LE QUOTIDIEN DU MÉDECIN : L'expérimentation sur le cannabis thérapeutique doit se terminer en mars 2023. Comment voyez-vous la suite ?
FRANTZ DESCHAMPS : La France a du retard ! Il est urgent de structurer, d'ici à la fin de l'expérimentation, une filière économique autour du cannabis médical. Un nouveau comité scientifique temporaire (CST), dirigé par le Pr Nicolas Authier, va se mettre en place dans les prochaines semaines et va définir les contours de l'après-expérimentation en termes de qualité des produits, de spécification de qualification et de création d'une filière française, ainsi que les modalités de production.
Il faut un statut réglementaire adapté au cannabis thérapeutique. C'est d'ailleurs une question très complexe. Il faut savoir comment le service médical rendu et l'amélioration du service médical rendu seront évalués, comment sera fixé le niveau de remboursement et comment les patients auront accès aux traitements.
L'expérimentation repose sur des fournisseurs étrangers. Est-il envisageable que des acteurs français entrent en cours de route ?
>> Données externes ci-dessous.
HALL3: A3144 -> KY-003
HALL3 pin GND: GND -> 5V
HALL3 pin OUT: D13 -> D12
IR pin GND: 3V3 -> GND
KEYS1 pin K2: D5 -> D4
C'est absolument impossible. Pour développer ce type de médicament, il faut entre 18 mois - si on se limite à la fleur - et 24 mois - si on veut produire des extraits. Ce délai s'explique par le temps nécessaire à la validation de la plante, de l'extraction et du produit fini. Même si on avait commencé le premier jour de l'expérimentation, nous n'aurions pas été prêts à temps. C'est la raison pour laquelle nous avons organisé ces Assises : il est urgent de lancer des projets de développement et de validation. Actuellement, il est possible d'obtenir des dérogations à titre de recherche dans le cadre du régime « stupéfiant et psychotrope ». Nous attendons un décret en cours d'étude par le Conseil d'État qui autorise la production en vue de développer puis distribuer un produit.
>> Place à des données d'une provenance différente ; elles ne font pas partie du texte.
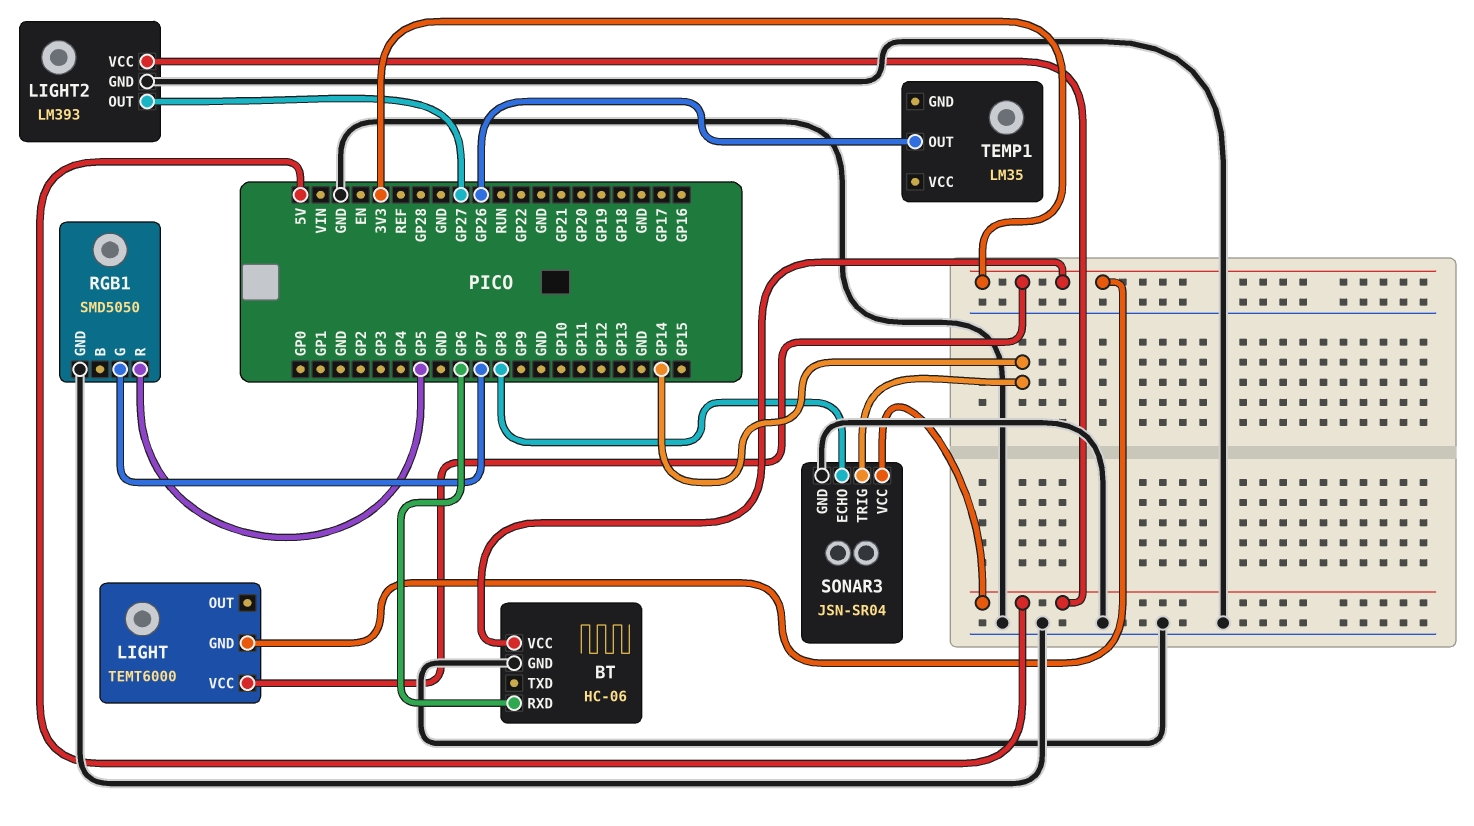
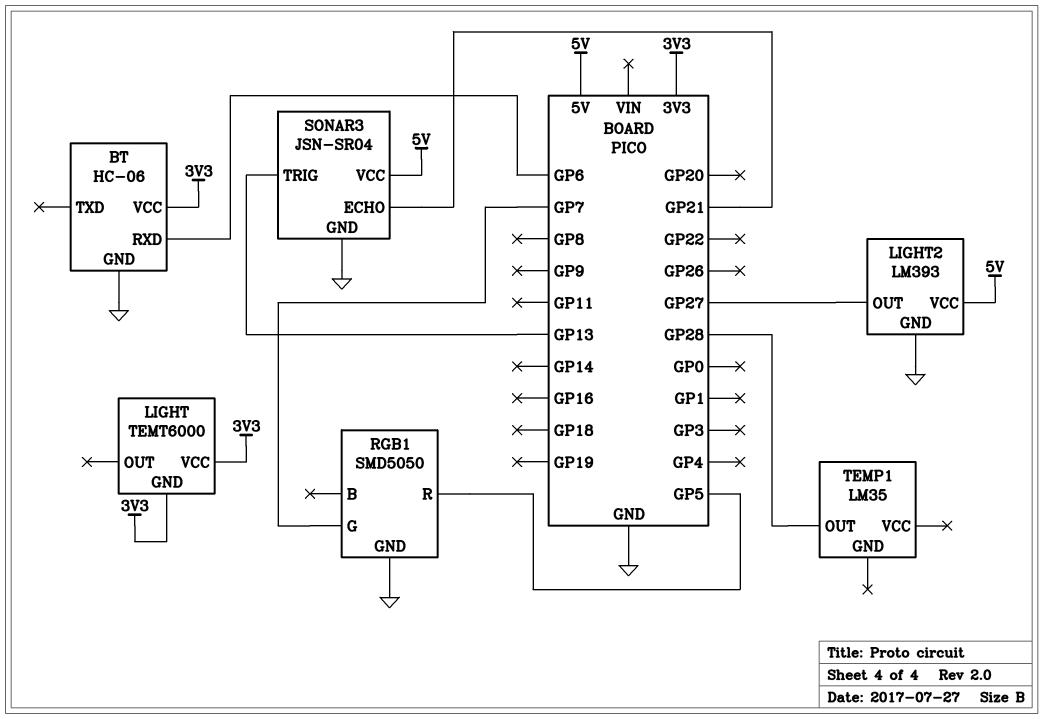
SONAR3 pin ECHO: GP8 -> GP21
SONAR3 pin TRIG: GP14 -> GP13
TEMP1 pin OUT: GP26 -> GP28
Les différentes formulations du cannabis thérapeutique peuvent-elles répondre au cahier des charges des bonnes pratiques de fabrication (BPF) ? Est-ce souhaitable ?
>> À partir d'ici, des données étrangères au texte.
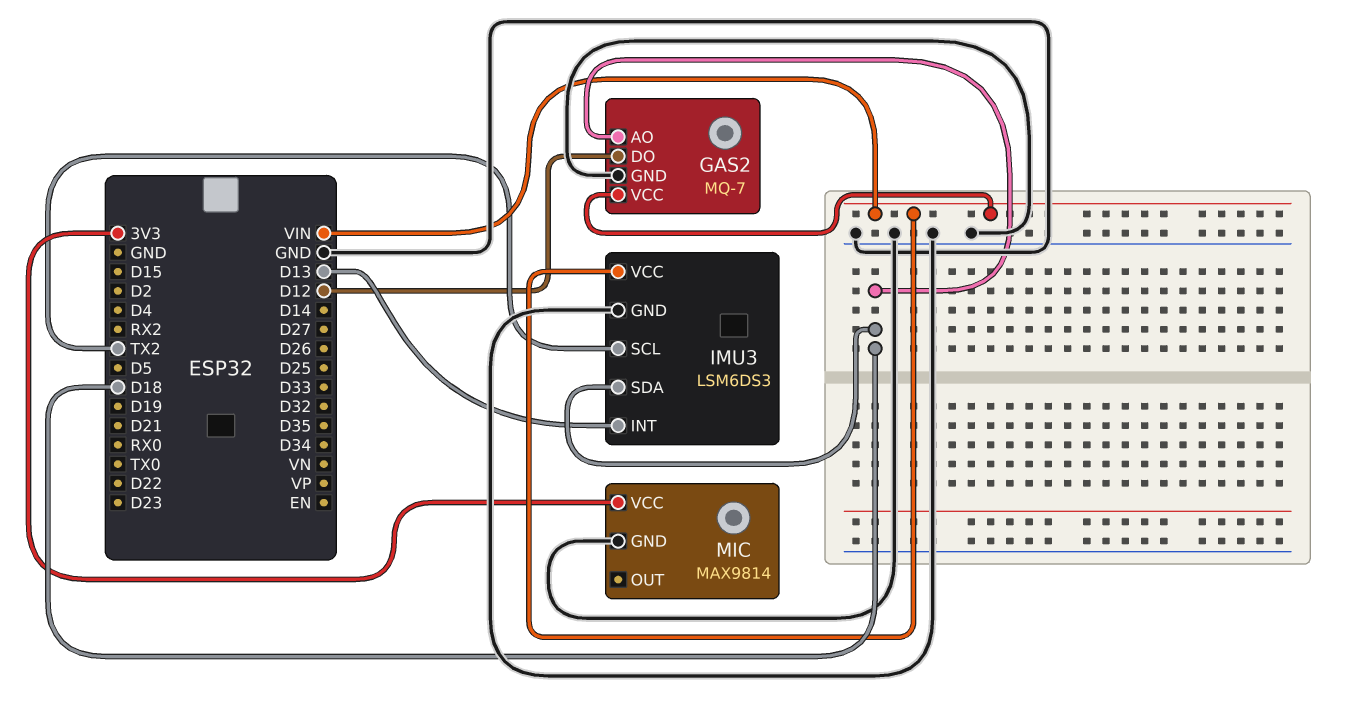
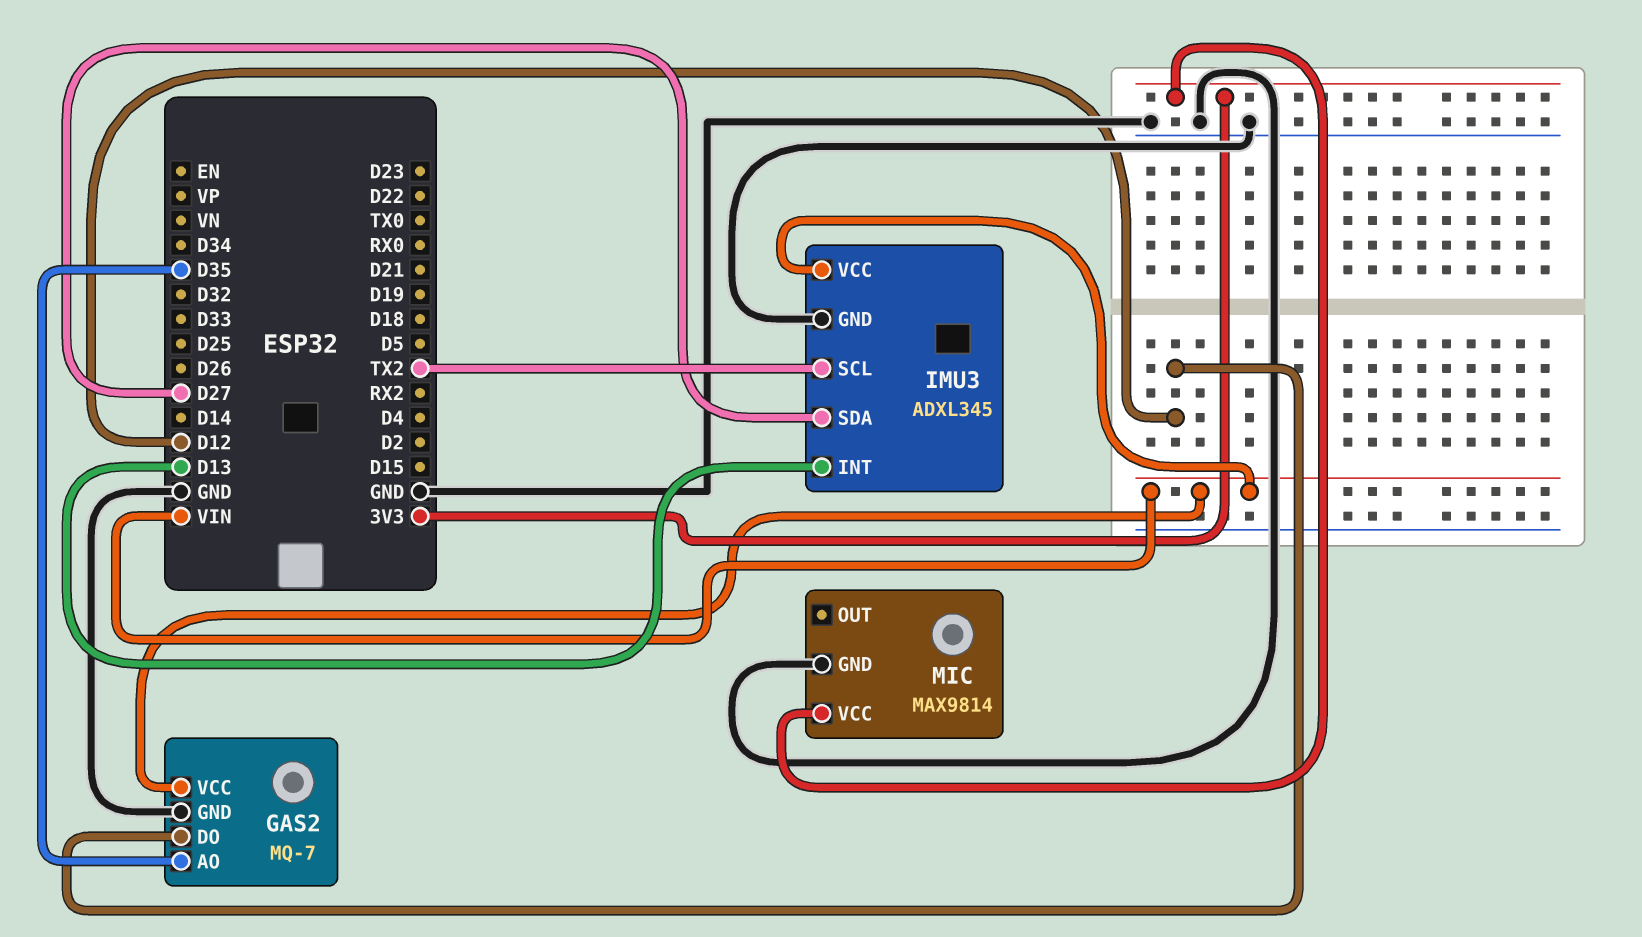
GAS2 pin AO: D18 -> D35
IMU3: LSM6DS3 -> ADXL345
IMU3 pin SDA: D18 -> D27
La question ne se pose même pas : le cannabis thérapeutique est un médicament et il sera soumis aux mêmes obligations que n'importe quel autre médicament. Les huiles et fleurs expérimentées aujourd'hui ne sont pas produites par des laboratoires pharmaceutiques, mais elles respectent les BPF ou des normes équivalentes en Europe. Les producteurs sont associés en tandem avec des laboratoires pharmaceutiques qui assurent le suivi du produit.
Le savoir-faire technologique nécessaire au bon respect des BPF est déjà là : nous savons extraire les principes actifs, les caractériser et les analyser pour faire un médicament stable et sûr. C'est délicat, car certaines molécules comme le THC sont assez peu stables : il y a eu des retraits de lot en Allemagne par exemple.
Dans ce contexte, quel est le but de Santé France Cannabis ? Qui sont ses membres ?
Nous comptons une vingtaine de membres, qui couvrent toute la chaîne d'expertise du cannabis thérapeutique. Il s'agit de biotechs qui travaillent sur la génétique et les sélections variétales, des entreprises qui ont des projets de culture de cannabis thérapeutique, des acteurs de l'extraction qui travaillent déjà avec l'industrie pharmaceutique, comme ma propre société StaniPharm, et des laboratoires exploitants comme Boiron ou Bouchara-Recordati qui participent à l'expérimentation. Il y a deux typologies : les acteurs qui ont déjà un savoir-faire de production et les start-up qui se sont créées pour faire de la culture le jour où celle-ci sera autorisée.
Leur but n'est pas seulement de prendre le relais des producteurs étrangers, mais aussi de proposer des produits véritablement innovants. Nous devons aller au-delà de la fleur et de l'huile qui sont des formulations qu'on peut qualifier d'un peu archaïques.
Avez-vous une estimation de ce que va représenter le marché du cannabis thérapeutique français dans les années à venir ?
C'est très difficile de parler de chiffre d’affaires. Environ 700 000 patients sont concernés par les cinq indications de l'expérimentation*. Si on prend l'Allemagne comme point de référence : depuis 2017 et l'autorisation du cannabis thérapeutique, 100 000 patients sont pris en charge et remboursés (40 % des malades ne sont pas remboursés) pour un chiffre d’affaires d'environ 200 millions d'euros.
* Douleurs neuropathiques réfractaires aux thérapies accessibles, certaines formes d’épilepsie sévères et pharmacorésistantes, symptômes rebelles en oncologie liés au cancer ou à ses traitements, situations palliatives, spasticité douloureuse de la sclérose en plaques ou des autres pathologies du système nerveux central.